Le 4 février 2000
Déclaration des Universités et des Hautes Ecoles, en association avec Madame
la Ministre Dupuis, suite à la participation de l'extrême-droite au gouvernement
autrichien
Communiqué
Les Universités et les Hautes Ecoles de la Communauté française de
Belgique estiment essentiel que leurs étudiants prennent conscience des dangers d'une
prise de pouvoir de l'extrême-droite dans un pays de l'Union européenne.
Durant la matinée du vendredi 4 février, les professeurs seront
invités à commenter, au début de leur cours, la déclaration des Universités et des
Hautes Ecoles.
A 13 heures, les membres des Universités et des Hautes Ecoles ainsi
que leurs étudiants seront invités à se rassembler en un lieu bien identifié de leur
institution afin d'affirmer, par leur présence, le respect de la démocratie et de
la liberté.
Déclaration
Les Universités et les Hautes Ecoles de la Communauté française de
Belgique partagent un idéal de démocratie, de tolérance, de critique responsable et de
libre recherche de la vérité. Elles ont pour mission essentielle de former ceux qui leur
sont confiés à l'exercice de la raison, au développement du savoir rigoureux et au
travail parfois douloureux de la mémoire. L'Union européenne, héritage d'un projet de
construction de la paix et de respect des droits de l'homme dans des pays meurtris par le
nazisme, constitue une tentative remarquable d'incarnation de ces idéaux dans la
réalité concrète de nos peuples.
Or voilà qu'aujourd'hui le Parti conservateur autrichien vient de
former un gouvernement avec le parti de Jörg Haider, qui représente tout ce contre
quoi luttent les institutions d'enseignement supérieur par la formation et la recherche :
l'exploitation de l'ignorance génératrice du refus de l'altérité, la montée de
l'irrationnel, l'absence d'un travail de la mémoire digne de ce nom. L'effort de
formation citoyenne, d'éducation à la réflexion critique et d'accueil de la différence
que nous entreprenons au sein de notre enseignement supérieur serait vidé de son sens si
accédait au pouvoir, dans l'un des pays de lUnion européenne, un gouvernement
auquel participeraient des nostalgiques à peine déguisés du nazisme. Cest la
raison pour laquelle nous unirons nos efforts en vue d'empêcher qu'une régression
politique et éthique majeure ait lieu en Europe.
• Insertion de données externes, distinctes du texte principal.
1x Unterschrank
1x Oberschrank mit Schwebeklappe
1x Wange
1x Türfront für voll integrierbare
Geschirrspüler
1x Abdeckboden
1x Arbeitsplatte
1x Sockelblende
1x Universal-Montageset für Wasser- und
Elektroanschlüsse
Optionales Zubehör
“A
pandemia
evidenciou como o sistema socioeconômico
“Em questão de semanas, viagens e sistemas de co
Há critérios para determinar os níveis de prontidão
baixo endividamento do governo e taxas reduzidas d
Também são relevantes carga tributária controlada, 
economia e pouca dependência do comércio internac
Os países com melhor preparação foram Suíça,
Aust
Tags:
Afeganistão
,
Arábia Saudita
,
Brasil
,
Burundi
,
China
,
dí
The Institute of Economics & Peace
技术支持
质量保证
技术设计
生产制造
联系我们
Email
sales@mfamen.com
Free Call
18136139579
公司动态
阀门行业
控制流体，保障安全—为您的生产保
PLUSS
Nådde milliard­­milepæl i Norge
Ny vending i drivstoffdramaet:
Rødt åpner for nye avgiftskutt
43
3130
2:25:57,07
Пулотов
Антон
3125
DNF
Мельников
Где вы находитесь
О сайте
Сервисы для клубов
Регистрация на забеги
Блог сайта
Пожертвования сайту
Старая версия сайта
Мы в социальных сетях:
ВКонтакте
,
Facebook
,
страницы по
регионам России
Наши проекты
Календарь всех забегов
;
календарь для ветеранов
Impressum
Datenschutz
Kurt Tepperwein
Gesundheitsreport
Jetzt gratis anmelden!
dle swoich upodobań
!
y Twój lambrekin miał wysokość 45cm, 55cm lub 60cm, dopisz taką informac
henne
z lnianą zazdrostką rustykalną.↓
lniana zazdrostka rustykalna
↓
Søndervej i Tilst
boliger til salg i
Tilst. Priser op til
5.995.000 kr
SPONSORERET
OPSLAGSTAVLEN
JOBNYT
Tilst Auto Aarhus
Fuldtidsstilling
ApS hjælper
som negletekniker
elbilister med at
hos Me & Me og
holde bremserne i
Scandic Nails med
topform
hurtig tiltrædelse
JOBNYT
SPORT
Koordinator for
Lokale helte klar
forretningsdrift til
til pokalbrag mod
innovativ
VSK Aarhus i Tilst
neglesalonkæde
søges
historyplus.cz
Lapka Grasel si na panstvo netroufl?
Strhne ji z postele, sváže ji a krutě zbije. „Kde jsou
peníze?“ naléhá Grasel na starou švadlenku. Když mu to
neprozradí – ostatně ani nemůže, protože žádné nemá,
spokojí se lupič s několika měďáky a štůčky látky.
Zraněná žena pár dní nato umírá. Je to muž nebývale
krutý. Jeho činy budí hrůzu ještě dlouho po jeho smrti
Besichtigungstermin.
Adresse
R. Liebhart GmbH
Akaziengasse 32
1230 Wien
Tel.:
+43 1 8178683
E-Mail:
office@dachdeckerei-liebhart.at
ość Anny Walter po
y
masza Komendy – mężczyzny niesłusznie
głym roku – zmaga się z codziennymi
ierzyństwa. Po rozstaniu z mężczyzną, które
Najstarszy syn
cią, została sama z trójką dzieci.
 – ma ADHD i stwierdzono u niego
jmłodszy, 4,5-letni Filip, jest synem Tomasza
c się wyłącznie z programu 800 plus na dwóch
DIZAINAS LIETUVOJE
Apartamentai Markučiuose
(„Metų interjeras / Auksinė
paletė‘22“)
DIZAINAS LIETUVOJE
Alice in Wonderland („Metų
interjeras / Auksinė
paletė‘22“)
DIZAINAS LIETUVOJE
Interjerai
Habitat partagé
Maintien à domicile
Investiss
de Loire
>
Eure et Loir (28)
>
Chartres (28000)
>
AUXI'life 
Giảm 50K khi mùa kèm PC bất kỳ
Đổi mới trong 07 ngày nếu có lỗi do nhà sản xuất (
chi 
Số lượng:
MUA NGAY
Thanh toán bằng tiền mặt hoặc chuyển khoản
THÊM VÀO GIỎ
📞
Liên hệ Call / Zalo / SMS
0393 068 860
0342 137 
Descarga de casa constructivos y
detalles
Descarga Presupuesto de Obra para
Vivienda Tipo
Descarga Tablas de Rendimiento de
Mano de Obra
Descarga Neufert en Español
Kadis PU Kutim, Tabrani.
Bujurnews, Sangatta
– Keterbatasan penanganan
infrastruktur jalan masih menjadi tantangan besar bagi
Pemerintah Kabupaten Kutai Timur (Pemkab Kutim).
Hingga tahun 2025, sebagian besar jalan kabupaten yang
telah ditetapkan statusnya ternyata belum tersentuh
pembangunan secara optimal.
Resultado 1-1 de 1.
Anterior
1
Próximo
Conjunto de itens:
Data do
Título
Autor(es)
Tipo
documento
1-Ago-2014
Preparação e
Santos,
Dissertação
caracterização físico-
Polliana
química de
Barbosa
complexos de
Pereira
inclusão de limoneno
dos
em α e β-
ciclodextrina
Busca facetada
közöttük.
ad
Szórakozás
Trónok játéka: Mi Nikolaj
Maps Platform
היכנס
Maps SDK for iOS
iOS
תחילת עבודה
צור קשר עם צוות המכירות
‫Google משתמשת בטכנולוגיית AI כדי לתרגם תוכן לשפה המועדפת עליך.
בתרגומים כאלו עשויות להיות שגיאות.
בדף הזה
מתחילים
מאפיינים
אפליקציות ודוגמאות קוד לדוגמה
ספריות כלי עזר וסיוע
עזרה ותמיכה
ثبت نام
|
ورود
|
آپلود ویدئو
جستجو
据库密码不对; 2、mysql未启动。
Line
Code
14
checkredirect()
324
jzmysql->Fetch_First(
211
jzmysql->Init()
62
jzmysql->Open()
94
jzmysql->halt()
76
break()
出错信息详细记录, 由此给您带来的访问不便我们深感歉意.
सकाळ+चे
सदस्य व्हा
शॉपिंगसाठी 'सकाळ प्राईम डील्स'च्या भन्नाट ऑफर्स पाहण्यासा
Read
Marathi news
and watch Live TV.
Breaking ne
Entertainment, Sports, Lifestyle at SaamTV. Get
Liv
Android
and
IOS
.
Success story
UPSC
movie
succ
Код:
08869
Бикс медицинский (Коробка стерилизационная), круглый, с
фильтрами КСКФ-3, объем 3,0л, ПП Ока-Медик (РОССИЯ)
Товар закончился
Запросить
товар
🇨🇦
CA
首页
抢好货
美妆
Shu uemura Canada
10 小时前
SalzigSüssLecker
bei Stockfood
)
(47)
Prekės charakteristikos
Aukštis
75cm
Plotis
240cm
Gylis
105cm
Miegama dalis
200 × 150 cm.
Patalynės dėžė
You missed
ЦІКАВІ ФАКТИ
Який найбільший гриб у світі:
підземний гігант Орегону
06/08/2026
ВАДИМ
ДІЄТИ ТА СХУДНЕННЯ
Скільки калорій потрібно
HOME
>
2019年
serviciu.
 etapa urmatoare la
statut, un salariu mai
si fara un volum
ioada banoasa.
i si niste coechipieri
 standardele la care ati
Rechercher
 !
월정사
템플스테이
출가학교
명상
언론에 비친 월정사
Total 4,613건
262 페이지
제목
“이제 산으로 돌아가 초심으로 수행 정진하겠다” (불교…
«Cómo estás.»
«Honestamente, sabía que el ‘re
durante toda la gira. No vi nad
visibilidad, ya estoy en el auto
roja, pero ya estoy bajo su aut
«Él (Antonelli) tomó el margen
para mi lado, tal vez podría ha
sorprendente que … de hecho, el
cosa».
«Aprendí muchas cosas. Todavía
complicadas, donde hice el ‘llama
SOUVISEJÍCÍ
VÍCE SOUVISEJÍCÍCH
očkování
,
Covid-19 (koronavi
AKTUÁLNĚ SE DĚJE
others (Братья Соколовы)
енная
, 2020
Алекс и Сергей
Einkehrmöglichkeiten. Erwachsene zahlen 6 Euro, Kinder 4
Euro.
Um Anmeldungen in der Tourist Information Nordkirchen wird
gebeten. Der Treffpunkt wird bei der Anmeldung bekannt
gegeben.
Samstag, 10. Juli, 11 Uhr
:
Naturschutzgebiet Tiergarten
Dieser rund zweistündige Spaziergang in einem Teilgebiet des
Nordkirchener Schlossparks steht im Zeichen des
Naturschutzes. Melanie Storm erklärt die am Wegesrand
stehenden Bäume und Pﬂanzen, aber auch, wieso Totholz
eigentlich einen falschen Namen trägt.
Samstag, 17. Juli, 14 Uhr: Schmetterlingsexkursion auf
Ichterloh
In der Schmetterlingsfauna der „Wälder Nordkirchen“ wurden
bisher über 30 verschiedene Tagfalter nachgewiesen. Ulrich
Et surtout, nous continuerons à
accomplir notre tâche d'éveil à la raison critique.
L'Autriche doit savoir qu'elle ne peut à la fois porter au pouvoir des
dirigeants qui prônent le refus des valeurs sur lesquelles se fonde la construction
européenne et vouloir rester membre à part entière de l'Union. Les Universités et les
Hautes Ecoles de la Communauté française de Belgique sont prêtes à coopérer avec ceux
qui, en Autriche, se battent pour introduire dans la vie politique et le système
éducatif le travail de vigilance critique sans lequel les idées les plus barbares
risquent de triompher. Nous affirmons solennellement que nous ne laisserons pas
s'accomplir ce qui constitue également un crime contre l'intelligence.